Thu Dec 13 06:11:23 CET 2012

On Wed, Dec 12, 2012 at 5:06 PM, Dag Sverre Seljebotn
<d.s.seljebotn at astro.uio.no> wrote:
> Perfect hashing already separates "hash table" from "contents" (sort of),
> and saves the memory in much the same way.
>
> Yes, you can repeat the trick and have 2 levels of indirection, but that
> then requires an additional table of small ints which is pure overhead
> present for the sorting; in short, it's no longer an optimization but just
> overhead for the sortability.

I'm confused.  I understood your algorithm to require repacking,
rather than it being a suitable algorithm for incremental change to an
existing dictionary.  ISTM that that would mean you still pay some
sort of overhead (either in time or space) while the dictionary is
still being mutated.

Also, I'm not sure how 2 levels of indirection come into it.   The
algorithm you describe has, as I understand it, only up to 12
perturbation values ("bins"), so it's a constant space overhead, not a
variable one.  What's more, you can possibly avoid the extra memory
access by using a different perfect hashing algorithm, at the cost of
a slower optimization step or using a little more memory.
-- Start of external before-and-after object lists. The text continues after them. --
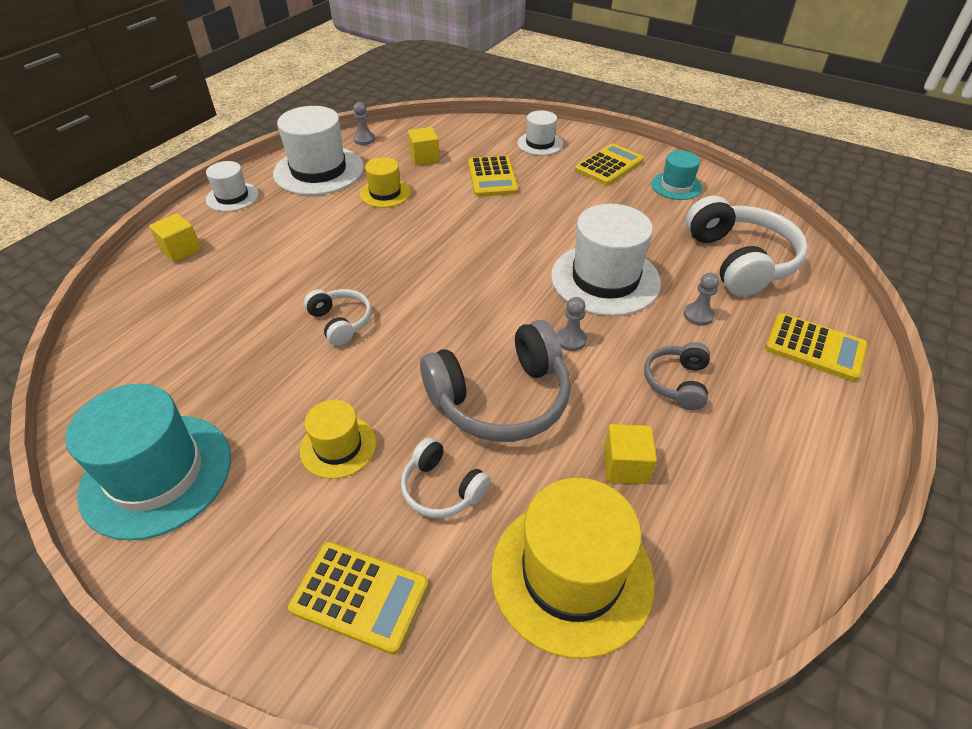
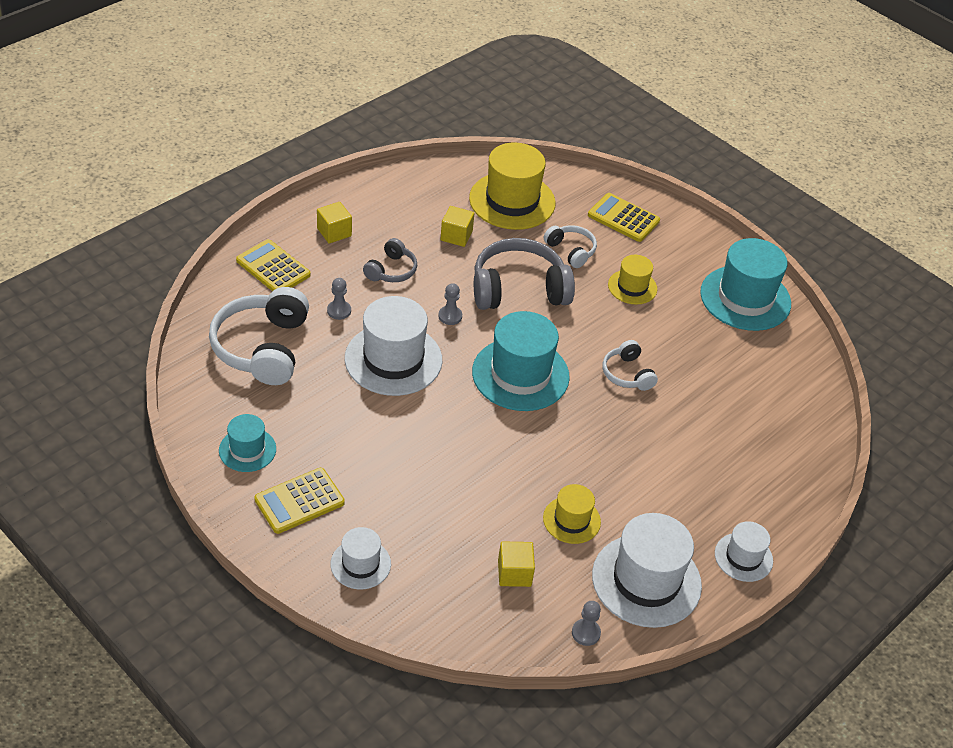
camera: 170 degrees left, 0 degrees up
yellow cube [149,213,202,263] -> yellow cube moved to [317,202,352,243]
yellow calculator [468,155,519,197] -> none
none -> turquoise hat [472,311,570,411]

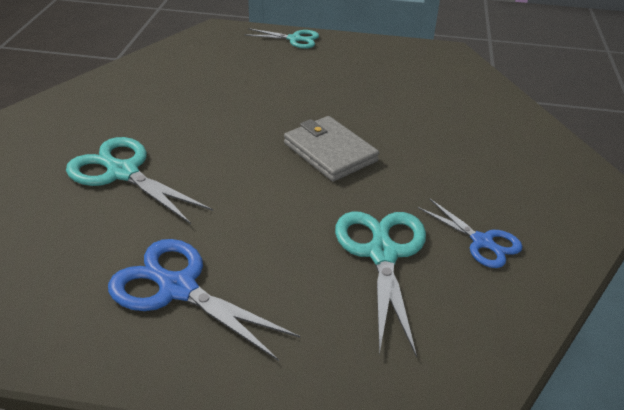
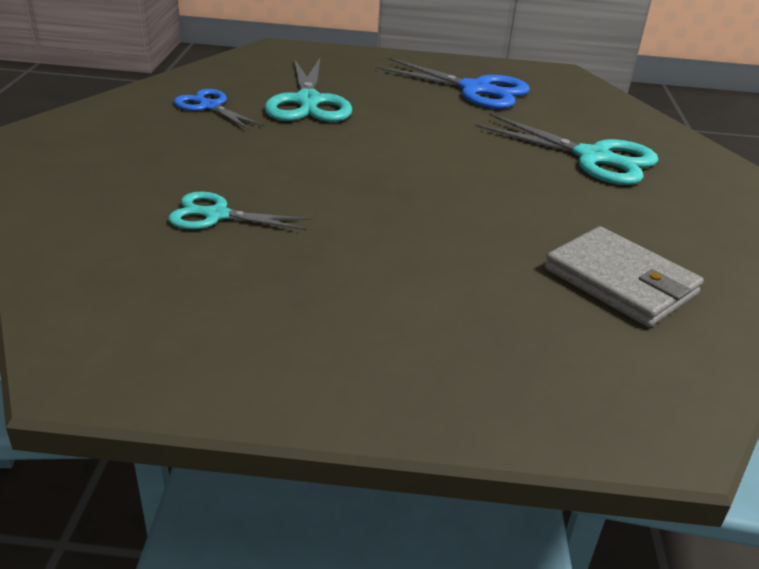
camera: 175 degrees right, 5 degrees down
turquoise scissors [245,28,319,49] -> turquoise scissors moved to [168,191,312,230]
grey wallet [284,116,379,182] -> grey wallet moved to [545,226,704,327]

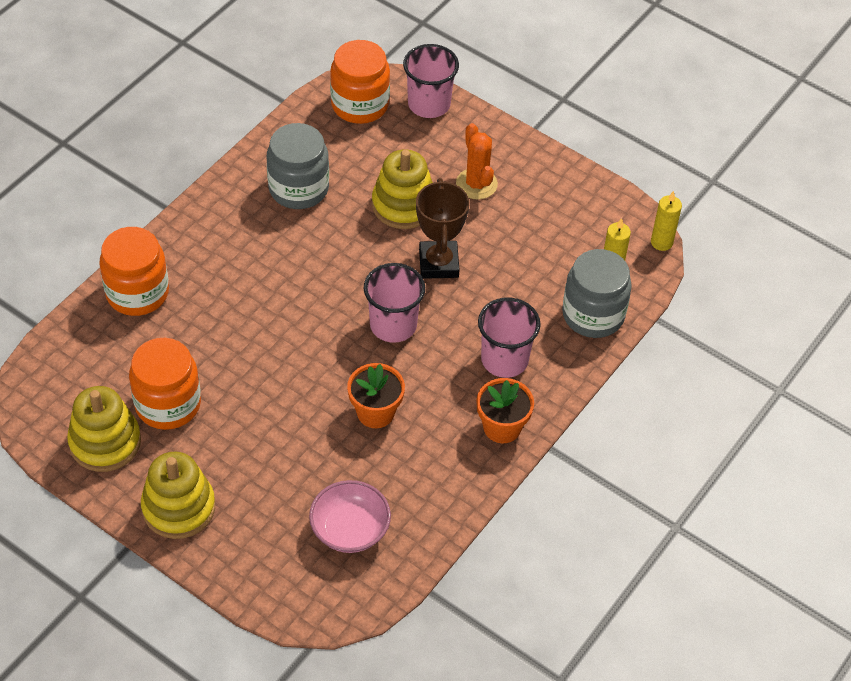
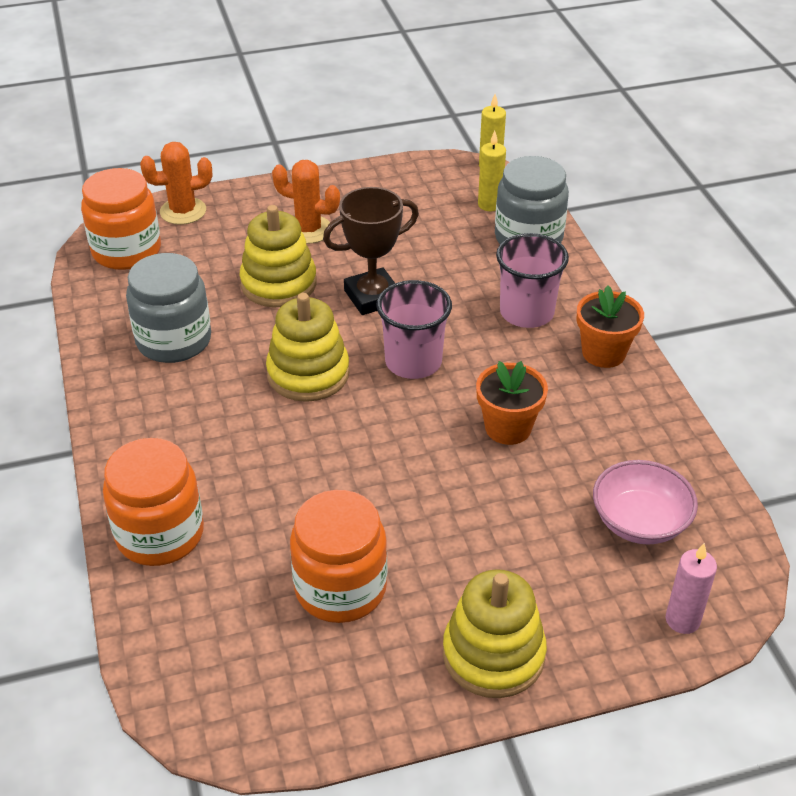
camera: 50 degrees left, 10 degrees down
yellow stacking toy [67,386,141,472] -> yellow stacking toy moved to [266,293,350,402]
pink cup [403,44,459,118] -> orange cactus [140,142,212,225]
brown trophy [416,178,469,279] -> brown trophy turned 60 degrees counterclockwise [323,187,419,315]
none -> pink candle [666,543,717,634]

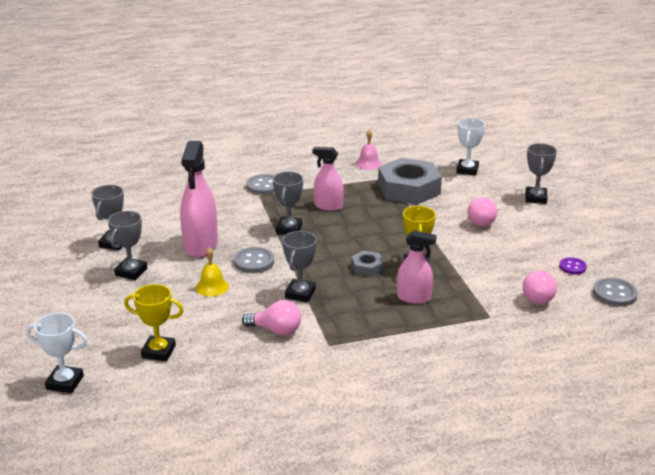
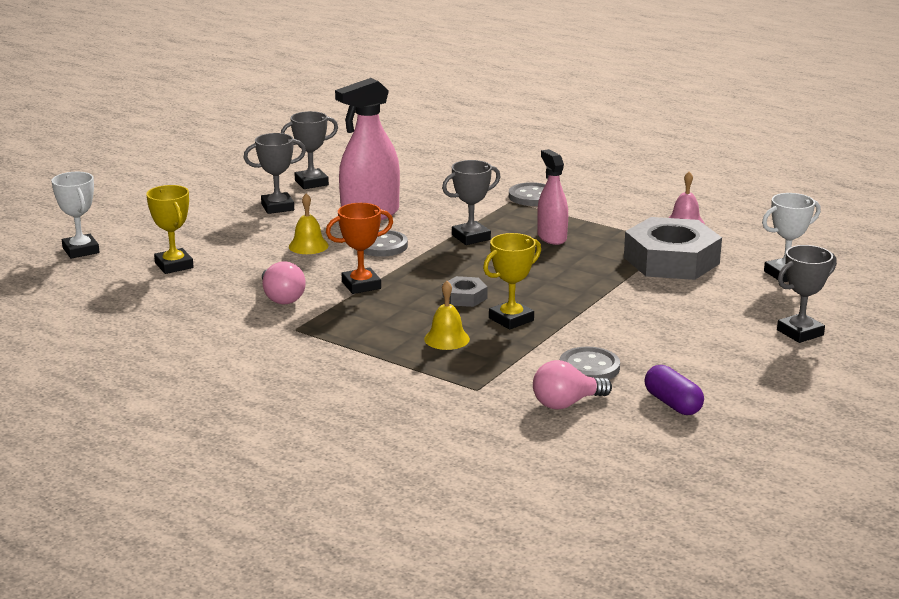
camera: 50 degrees right, 5 degrees down
grey trophy [282,231,317,302] -> orange trophy [326,203,393,294]
pink spray bottle [397,230,437,304] -> yellow bell [424,281,470,350]
pink light bulb [467,197,497,227] -> none
purple button [559,257,587,274] -> purple capsule [644,365,704,415]
grey button [593,278,638,306] -> grey button moved to [560,347,620,380]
> Note: I'm NOT suggesting the use of perfect hashing, just making
> sure it's existence is mentioned and that one is aware that if
> always-ordered dicts become the language standard it precludes
> this option far off in the future.

Not really.  It means that some forms of perfect hashing might require
adding a few more ints worth of overhead for the dictionaries that use
it.  If it's really a performance benefit for very-frequently-used
dictionaries, that might still be worthwhile.